Projection modeling for algorithms

Introduction

You’ve learned how to create projections and how to configure algorithms. Now it’s time to connect these skills: modeling projections specifically for the questions you want your algorithms to answer.

In Module 2, you discovered that the same data can be projected in different ways—monopartite, bipartite, or multipartite. Each projection reveals different patterns, and the right projection depends on your analytical question.

In this lesson, you’ll learn how to design projections that work effectively with specific algorithms to answer specific questions.

By the end of this lesson, you will understand:

  • How projection structure affects algorithm results

  • How to match projections to algorithm types

  • How to design projections for specific analytical questions

  • When to transform your data model before projecting

The projection-algorithm relationship

Every algorithm makes assumptions about graph structure. Choosing the right projection is about matching your data structure to these assumptions.

Centrality algorithms (PageRank, Betweenness, Degree) work best on:

  • Networks where relationships indicate influence, flow, or importance

  • Monopartite graphs (same node type on both sides)

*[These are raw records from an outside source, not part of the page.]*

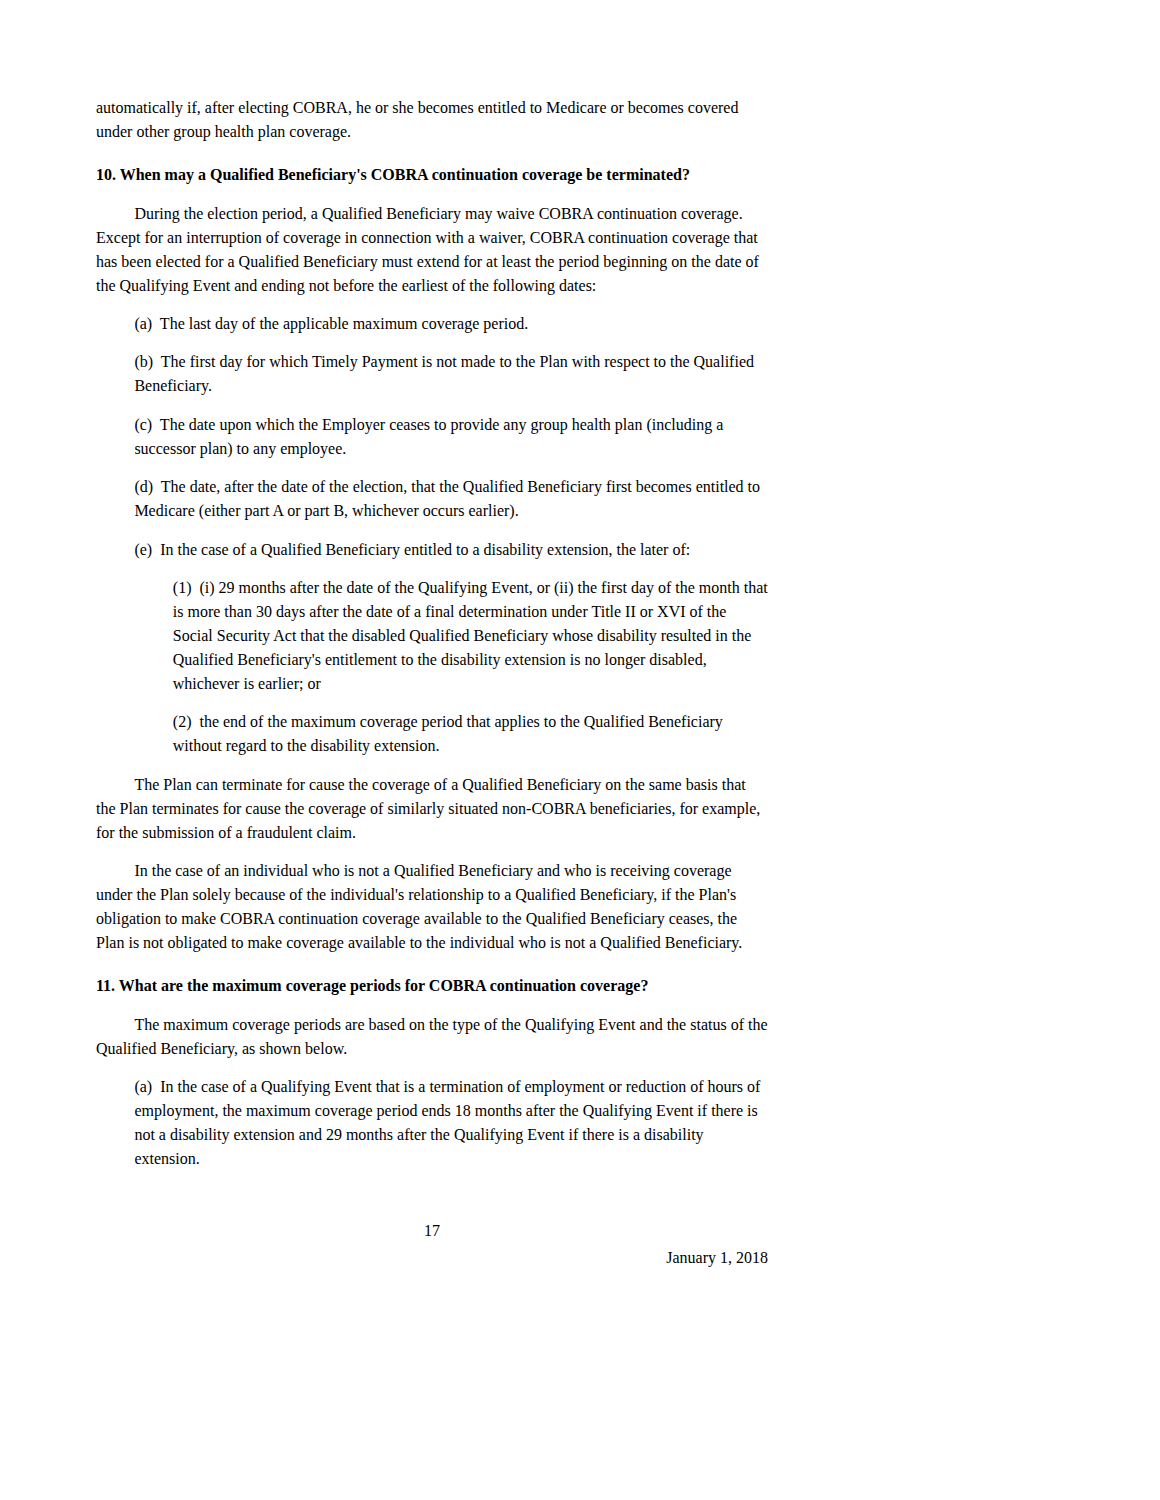automatically if, after electing COBRA, he or she becomes entitled to Medicare or becomes covered under other group health plan coverage.
10. When may a Qualified Beneficiary's COBRA continuation coverage be terminated?
During the election period, a Qualified Beneficiary may waive COBRA continuation coverage. Except for an interruption of coverage in connection with a waiver, COBRA continuation coverage that has been elected for a Qualified Beneficiary must extend for at least the period beginning on the date of the Qualifying Event and ending not before the earliest of the following dates:
(a) The last day of the applicable maximum coverage period.
(b) The first day for which Timely Payment is not made to the Plan with respect to the Qualified Beneficiary.
(c) The date upon which the Employer ceases to provide any group health plan (including a successor plan) to any employee.
(d) The date, after the date of the election, that the Qualified Beneficiary first becomes entitled to Medicare (either part A or part B, whichever occurs earlier).
(e) In the case of a Qualified Beneficiary entitled to a disability extension, the later of:
(1) (i) 29 months after the date of the Qualifying Event, or (ii) the first day of the month that is more than 30 days after the date of a final determination under Title II or XVI of the Social Security Act that the disabled Qualified Beneficiary whose disability resulted in the Qualified Beneficiary's entitlement to the disability extension is no longer disabled, whichever is earlier; or
(2) the end of the maximum coverage period that applies to the Qualified Beneficiary without regard to the disability extension.
The Plan can terminate for cause the coverage of a Qualified Beneficiary on the same basis that the Plan terminates for cause the coverage of similarly situated non-COBRA beneficiaries, for example, for the submission of a fraudulent claim.
In the case of an individual who is not a Qualified Beneficiary and who is receiving coverage under the Plan solely because of the individual's relationship to a Qualified Beneficiary, if the Plan's obligation to make COBRA continuation coverage available to the Qualified Beneficiary ceases, the Plan is not obligated to make coverage available to the individual who is not a Qualified Beneficiary.
11. What are the maximum coverage periods for COBRA continuation coverage?
The maximum coverage periods are based on the type of the Qualifying Event and the status of the Qualified Beneficiary, as shown below.
(a) In the case of a Qualifying Event that is a termination of employment or reduction of hours of employment, the maximum coverage period ends 18 months after the Qualifying Event if there is not a disability extension and 29 months after the Qualifying Event if there is a disability extension.
17
January 1, 2018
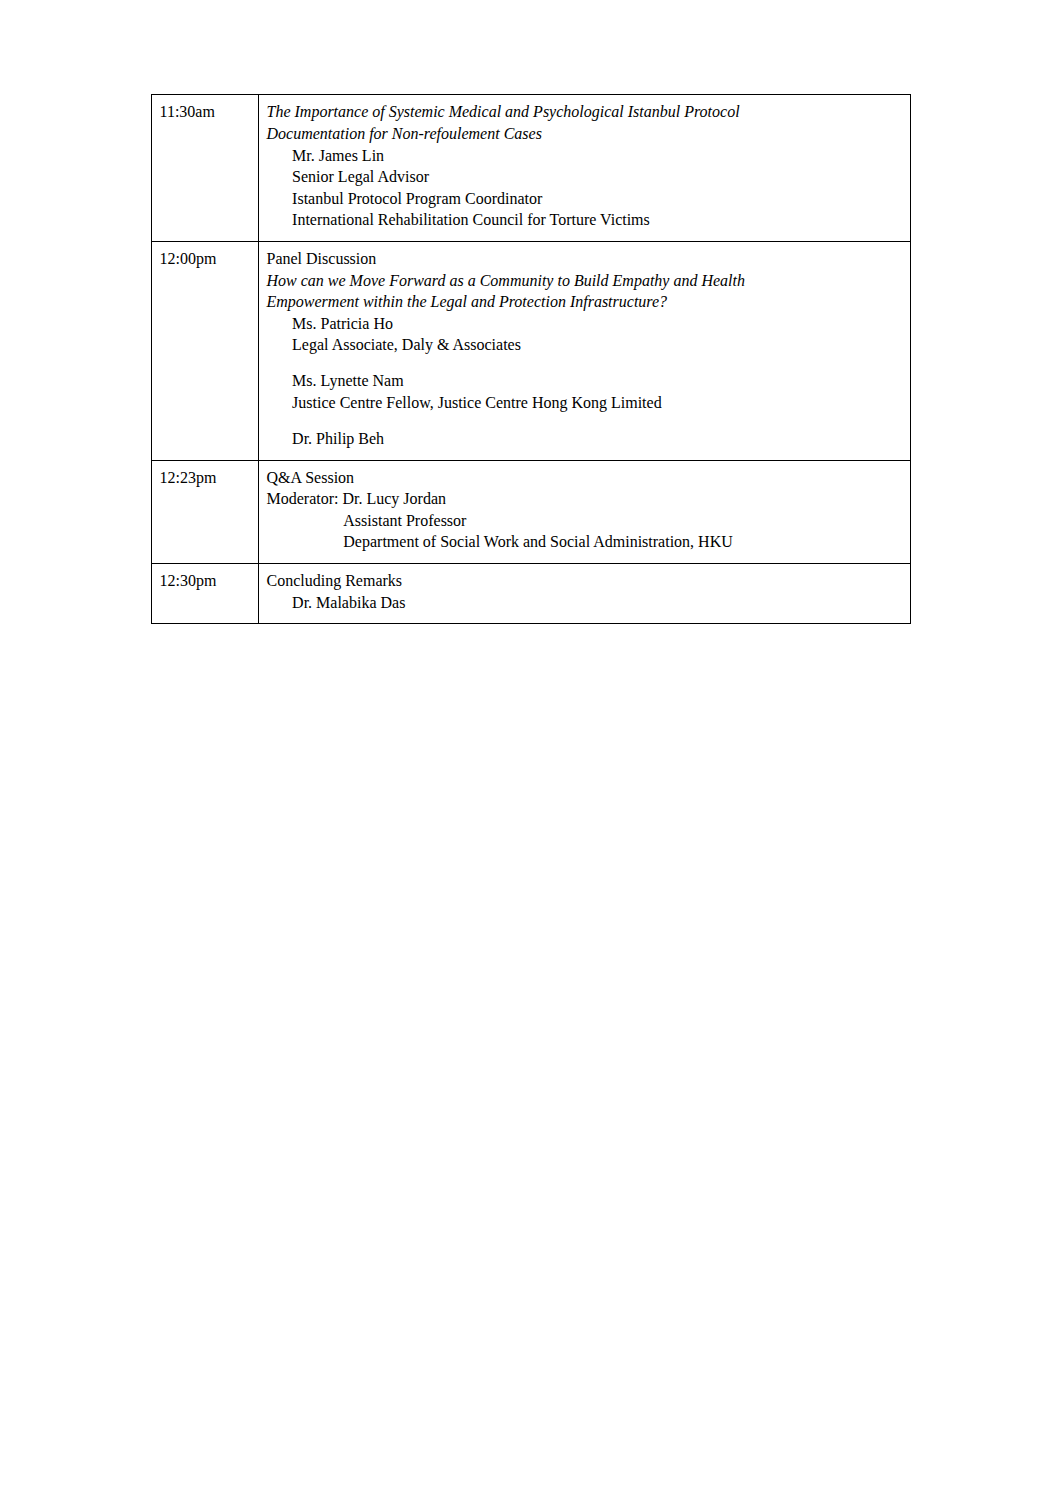| 11:30am | The Importance of Systemic Medical and Psychological Istanbul Protocol Documentation for Non-refoulement Cases Mr. James Lin Senior Legal Advisor Istanbul Protocol Program Coordinator International Rehabilitation Council for Torture Victims |
| 12:00pm | Panel Discussion How can we Move Forward as a Community to Build Empathy and Health Empowerment within the Legal and Protection Infrastructure? Ms. Patricia Ho Legal Associate, Daly & Associates Ms. Lynette Nam Justice Centre Fellow, Justice Centre Hong Kong Limited Dr. Philip Beh |
| 12:23pm | Q&A Session Moderator: Dr. Lucy Jordan Assistant Professor Department of Social Work and Social Administration, HKU |
| 12:30pm | Concluding Remarks Dr. Malabika Das |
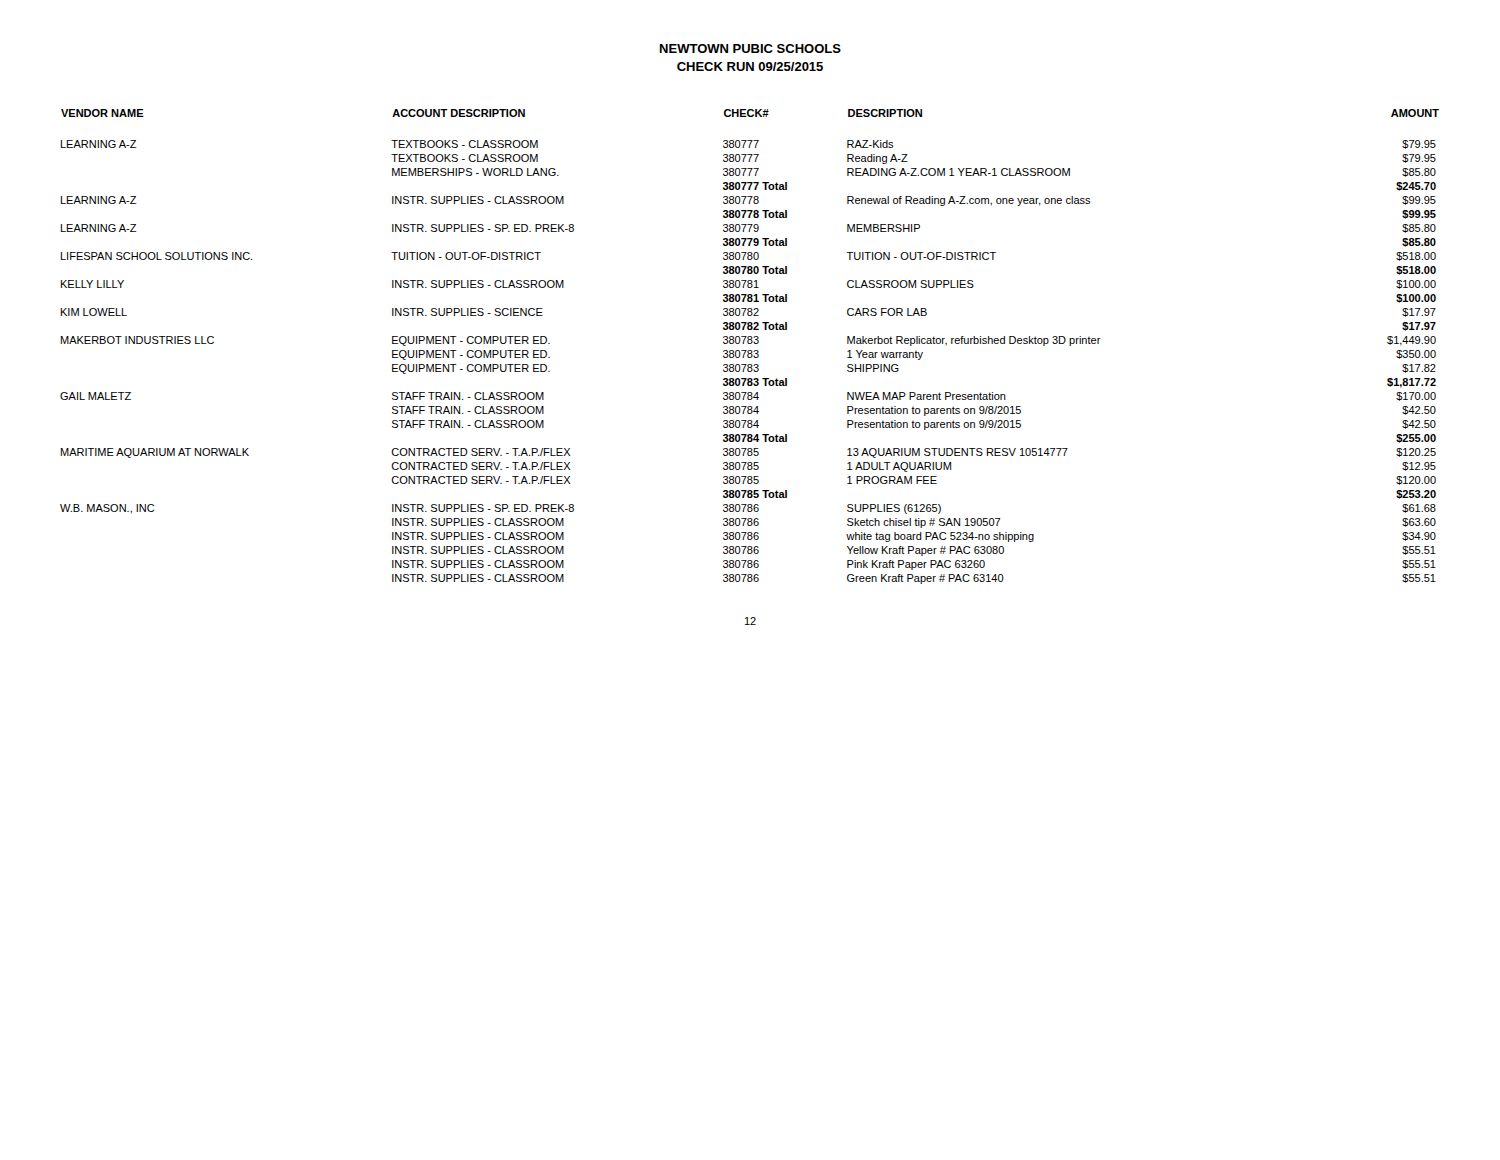NEWTOWN PUBIC SCHOOLS
CHECK RUN 09/25/2015
| VENDOR NAME | ACCOUNT DESCRIPTION | CHECK# | DESCRIPTION | AMOUNT |
| --- | --- | --- | --- | --- |
| LEARNING A-Z | TEXTBOOKS - CLASSROOM | 380777 | RAZ-Kids | $79.95 |
| | TEXTBOOKS - CLASSROOM | 380777 | Reading A-Z | $79.95 |
| | MEMBERSHIPS - WORLD LANG. | 380777 | READING A-Z.COM 1 YEAR-1 CLASSROOM | $85.80 |
| | | 380777 Total | | $245.70 |
| LEARNING A-Z | INSTR. SUPPLIES - CLASSROOM | 380778 | Renewal of Reading A-Z.com, one year, one class | $99.95 |
| | | 380778 Total | | $99.95 |
| LEARNING A-Z | INSTR. SUPPLIES - SP. ED. PREK-8 | 380779 | MEMBERSHIP | $85.80 |
| | | 380779 Total | | $85.80 |
| LIFESPAN SCHOOL SOLUTIONS INC. | TUITION - OUT-OF-DISTRICT | 380780 | TUITION - OUT-OF-DISTRICT | $518.00 |
| | | 380780 Total | | $518.00 |
| KELLY LILLY | INSTR. SUPPLIES - CLASSROOM | 380781 | CLASSROOM SUPPLIES | $100.00 |
| | | 380781 Total | | $100.00 |
| KIM LOWELL | INSTR. SUPPLIES - SCIENCE | 380782 | CARS FOR LAB | $17.97 |
| | | 380782 Total | | $17.97 |
| MAKERBOT INDUSTRIES LLC | EQUIPMENT - COMPUTER ED. | 380783 | Makerbot Replicator, refurbished Desktop 3D printer | $1,449.90 |
| | EQUIPMENT - COMPUTER ED. | 380783 | 1 Year warranty | $350.00 |
| | EQUIPMENT - COMPUTER ED. | 380783 | SHIPPING | $17.82 |
| | | 380783 Total | | $1,817.72 |
| GAIL MALETZ | STAFF TRAIN. - CLASSROOM | 380784 | NWEA MAP Parent Presentation | $170.00 |
| | STAFF TRAIN. - CLASSROOM | 380784 | Presentation to parents on 9/8/2015 | $42.50 |
| | STAFF TRAIN. - CLASSROOM | 380784 | Presentation to parents on 9/9/2015 | $42.50 |
| | | 380784 Total | | $255.00 |
| MARITIME AQUARIUM AT NORWALK | CONTRACTED SERV. - T.A.P./FLEX | 380785 | 13 AQUARIUM STUDENTS RESV 10514777 | $120.25 |
| | CONTRACTED SERV. - T.A.P./FLEX | 380785 | 1 ADULT AQUARIUM | $12.95 |
| | CONTRACTED SERV. - T.A.P./FLEX | 380785 | 1 PROGRAM FEE | $120.00 |
| | | 380785 Total | | $253.20 |
| W.B. MASON., INC | INSTR. SUPPLIES - SP. ED. PREK-8 | 380786 | SUPPLIES (61265) | $61.68 |
| | INSTR. SUPPLIES - CLASSROOM | 380786 | Sketch chisel tip # SAN 190507 | $63.60 |
| | INSTR. SUPPLIES - CLASSROOM | 380786 | white tag board PAC 5234-no shipping | $34.90 |
| | INSTR. SUPPLIES - CLASSROOM | 380786 | Yellow Kraft Paper # PAC 63080 | $55.51 |
| | INSTR. SUPPLIES - CLASSROOM | 380786 | Pink Kraft Paper PAC 63260 | $55.51 |
| | INSTR. SUPPLIES - CLASSROOM | 380786 | Green Kraft Paper # PAC 63140 | $55.51 |
12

  • Example: Actor → Actor (collaboration network)

Community detection (Louvain, Leiden) works best on:

  • Networks where clusters are meaningful

  • Monopartite graphs with clear community boundaries

  • Example: Person → Person (social networks) or Person → CreditCard (financial transaction networks)

Similarity (Node Similarity) works best on:

  • Bipartite graphs where nodes connect through intermediate entities

  • Example: User → Movie, Actor → Movie

Pathfinding (Dijkstra, Yen’s) is best for:

  • Networks with weighted relationships representing cost or distance

  • Clear source and target nodes

  • Example: JFK → Heathrow → Charles De Gaulle

Question-Driven Projection Design

As with any data modeling task, it can be helpful to start with your question and then design the projection to answer it.

Let’s take a look at some examples:

Question: "Which actors are most influential in Hollywood?"

Projection strategy:

  • Node types in answer: Actor (monopartite)

  • Relationships in answer: Actor → Actor (requires inferred relationship projection or graph refactor)

  • Algorithm: PageRank, Degree Centrality or Betweenness could all frame the same answer in slightly different ways.

  • Why: Influence flows through collaborations

cypher
MATCH (source:Actor)-[:ACTED_IN]->
  (:Movie)
    <-[:ACTED_IN]-(target:Actor)
WITH gds.graph.project('actor-influence', source, target) AS g
RETURN g.graphName, g.nodeCount, g.relationshipCount

Question: "Which users have similar movie tastes?"

Projection strategy:

  • Node types in answer: Users

  • Relationships: User rates Movie

  • Algorithm: We don’t need movies in the output, but we do need them in the input. So a bipartite graph using the Node Similarity algorithm would work.

  • Why: Similarity through shared ratings

cypher
MATCH (source:User)-[r:RATED]->(target:Movie)
WITH gds.graph.project(
  'user-similarity',
  source,
  target,
  {
    sourceNodeLabels: labels(source),
    targetNodeLabels: labels(target)
  },
  {}
) AS g
RETURN g.graphName, g.nodeCount, g.relationshipCount

You could reframe this question and come to a different conclusion.

Question: "Which movies do users most like?"

  • Node types in answer: Users and Movies

  • Relationships: User rates Movie

  • Algorithm: Leiden (among others) would help you to cluster users into communities with shared movies they all enjoy. Then, you could identify which movies from that community a user has not yet seen and recommend it.

  • Why: Similarity through shared ratings. Any recommendations would then be entirely based on user behaviors rather than any sort of synthetic, subjective classifications.

What’s Next

You now understand how to design projections that match algorithm assumptions and answer specific analytical questions.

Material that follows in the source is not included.